== WHAT YOU SHOULD DO ==
Please copy, exactly as they appear below, the lines from the one containing "right eye: (472, 340)" through the one containing "right front paw: (447, 396)".

== MATERIAL PROVIDED ==
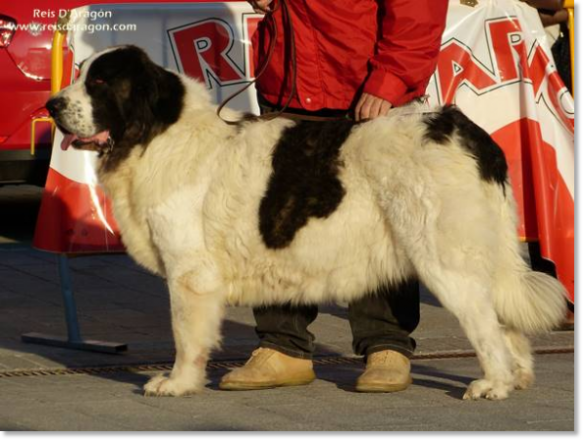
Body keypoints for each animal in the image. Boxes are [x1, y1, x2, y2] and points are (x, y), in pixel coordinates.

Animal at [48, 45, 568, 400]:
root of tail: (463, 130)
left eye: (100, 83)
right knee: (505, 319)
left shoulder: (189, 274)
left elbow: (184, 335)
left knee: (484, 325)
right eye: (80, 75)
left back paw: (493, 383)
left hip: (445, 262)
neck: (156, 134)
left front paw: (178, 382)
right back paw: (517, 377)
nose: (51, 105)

...

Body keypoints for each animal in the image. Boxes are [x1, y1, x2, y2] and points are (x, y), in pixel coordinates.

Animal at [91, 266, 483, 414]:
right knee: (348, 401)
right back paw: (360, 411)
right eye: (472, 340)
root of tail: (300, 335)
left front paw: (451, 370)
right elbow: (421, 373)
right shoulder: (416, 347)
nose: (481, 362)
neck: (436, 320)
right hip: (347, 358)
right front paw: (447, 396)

== SOLUTION TO THE PROBLEM ==
right eye: (472, 340)
root of tail: (300, 335)
left front paw: (451, 370)
right elbow: (421, 373)
right shoulder: (416, 347)
nose: (481, 362)
neck: (436, 320)
right hip: (347, 358)
right front paw: (447, 396)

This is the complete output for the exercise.